Das neue Parlament zählt 614 Abgeordnete, es gibt wieder fünf Fraktionen, neue Mehrheitsverhältnisse und neue Abgeordnete. Einen davon begrüßt der Alterspräsident höchstpersönlich: „Gestatten Sie mir eine private, aber strikt überparteiliche Bemerkung“, sagt Otto Schily.
Zwei Bruderpaare im Bundestag
„Besonders herzlich begrüße ich ein junges Nachwuchstalent im Parlament, den FDP-Abgeordneten Konrad Schily, meinen Bruder, der im zarten Alter von 67 Jahren eine hoffnungsvolle politische Karriere beginnt.“ Nach Volker und Siegfried Kauder sind die Schilys nun das zweite Bruderpaar im Bundestag.
Dann benennt er die vorläufigen Schriftführer und beginnt mit seiner Eröffnungsrede. „Meine Damen und Herren Kollegen, das Volk hat die unbequeme Angewohnheit, Regierungen abzuwählen und neue Mehrheiten im Parlament herbeizuführen. Das ist für die amtierende Regierung schmerzlich und für Teile der bisherigen Opposition erfreulich. Es ist aber zugleich für die künftige Regierung eine Warnung und für die künftige Opposition eine Hoffnung. In der Demokratie wird Macht nur auf Zeit verliehen. Diesen Grundkonsens erkennen wir alle dankenswerterweise an.“
Fairness und Respekt im gegenseitigen Umgang eingefordert
Schily fordert eine nötige internationale Ausrichtung der Politik sowie wie schon 2002 Fairness und Respekt im gegenseitigen Umgang ein. Auch gepaart mit Polemik seien diese Werte im „sachorientierten, möglichst vorurteilsfreien, aufklärerischen und ehrlichen Debattenstil“ vonnöten.

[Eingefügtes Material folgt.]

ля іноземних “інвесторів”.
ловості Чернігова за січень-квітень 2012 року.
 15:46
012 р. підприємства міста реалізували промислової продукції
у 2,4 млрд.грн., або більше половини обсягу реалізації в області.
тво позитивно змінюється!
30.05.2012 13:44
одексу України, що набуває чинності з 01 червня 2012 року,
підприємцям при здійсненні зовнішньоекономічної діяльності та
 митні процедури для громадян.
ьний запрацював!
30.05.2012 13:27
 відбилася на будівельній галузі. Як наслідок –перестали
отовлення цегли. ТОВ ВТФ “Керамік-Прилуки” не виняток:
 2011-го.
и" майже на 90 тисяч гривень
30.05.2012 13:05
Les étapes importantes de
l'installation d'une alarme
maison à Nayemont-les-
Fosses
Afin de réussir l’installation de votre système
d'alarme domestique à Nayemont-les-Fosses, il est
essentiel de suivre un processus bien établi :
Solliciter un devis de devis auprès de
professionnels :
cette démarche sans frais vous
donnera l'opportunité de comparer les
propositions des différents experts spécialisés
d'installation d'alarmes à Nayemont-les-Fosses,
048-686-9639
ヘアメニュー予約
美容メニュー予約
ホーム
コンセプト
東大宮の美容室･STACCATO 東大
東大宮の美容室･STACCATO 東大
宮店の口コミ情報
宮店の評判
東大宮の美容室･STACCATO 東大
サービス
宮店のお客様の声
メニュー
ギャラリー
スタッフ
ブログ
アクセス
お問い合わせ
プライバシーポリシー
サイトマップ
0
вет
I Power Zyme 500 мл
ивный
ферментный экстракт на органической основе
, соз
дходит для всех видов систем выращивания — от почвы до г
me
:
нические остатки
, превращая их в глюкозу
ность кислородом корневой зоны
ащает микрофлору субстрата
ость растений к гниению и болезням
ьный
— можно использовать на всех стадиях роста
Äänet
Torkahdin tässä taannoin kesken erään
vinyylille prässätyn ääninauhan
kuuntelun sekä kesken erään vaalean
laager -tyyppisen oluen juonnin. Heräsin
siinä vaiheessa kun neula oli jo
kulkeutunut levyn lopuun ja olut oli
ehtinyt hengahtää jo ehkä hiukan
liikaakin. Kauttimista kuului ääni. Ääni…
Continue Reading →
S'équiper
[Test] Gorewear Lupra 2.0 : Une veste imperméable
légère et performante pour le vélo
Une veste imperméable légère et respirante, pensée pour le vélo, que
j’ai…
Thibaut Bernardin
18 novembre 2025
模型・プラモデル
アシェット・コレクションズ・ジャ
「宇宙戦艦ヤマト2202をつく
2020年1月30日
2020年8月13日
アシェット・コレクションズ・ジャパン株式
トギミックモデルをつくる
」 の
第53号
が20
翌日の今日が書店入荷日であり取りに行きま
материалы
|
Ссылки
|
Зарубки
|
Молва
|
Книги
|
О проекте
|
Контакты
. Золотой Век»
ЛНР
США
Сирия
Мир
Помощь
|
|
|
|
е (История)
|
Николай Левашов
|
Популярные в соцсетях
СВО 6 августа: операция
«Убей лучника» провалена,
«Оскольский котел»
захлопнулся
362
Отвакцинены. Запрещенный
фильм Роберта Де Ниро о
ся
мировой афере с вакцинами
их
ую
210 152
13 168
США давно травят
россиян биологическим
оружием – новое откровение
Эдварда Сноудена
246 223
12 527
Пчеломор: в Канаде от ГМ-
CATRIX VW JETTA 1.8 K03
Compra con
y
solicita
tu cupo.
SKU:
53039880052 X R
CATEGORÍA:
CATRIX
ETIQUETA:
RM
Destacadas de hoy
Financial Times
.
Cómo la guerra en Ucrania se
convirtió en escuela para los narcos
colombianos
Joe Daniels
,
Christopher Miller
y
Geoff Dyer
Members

Außerdem, so betonte er, hat Politik die Wirtschaft, Kultur und Wissenschaft nicht zu bevormunden. Dies solle man aber nicht als Möglichkeit verstehen, „Verantwortung irgendwo anders abzuladen“. Jetzt heiße es, zuversichtlich in die Zukunft zu sehen und aufzuhören, Deutschland schlechtzureden.
Norbert Lammert zum Bundestagspräsidenten gewählt
Dann leitet er die Wahl des Bundestagspräsidenten. Mit überwältigender Mehrheit von 564 Stimmen wird Prof. Dr. Norbert Lammert (CDU/CSU) zum Bundestagspräsidenten gewählt. Die Abgeordneten beschließen die Geschäftsordnung des Bundestages. Vor der Wahl der Stellvertreter des Bundestagspräsidenten sieht die Tagesordnung die Festlegung der Zahl der Stellvertreter des Präsidenten vor.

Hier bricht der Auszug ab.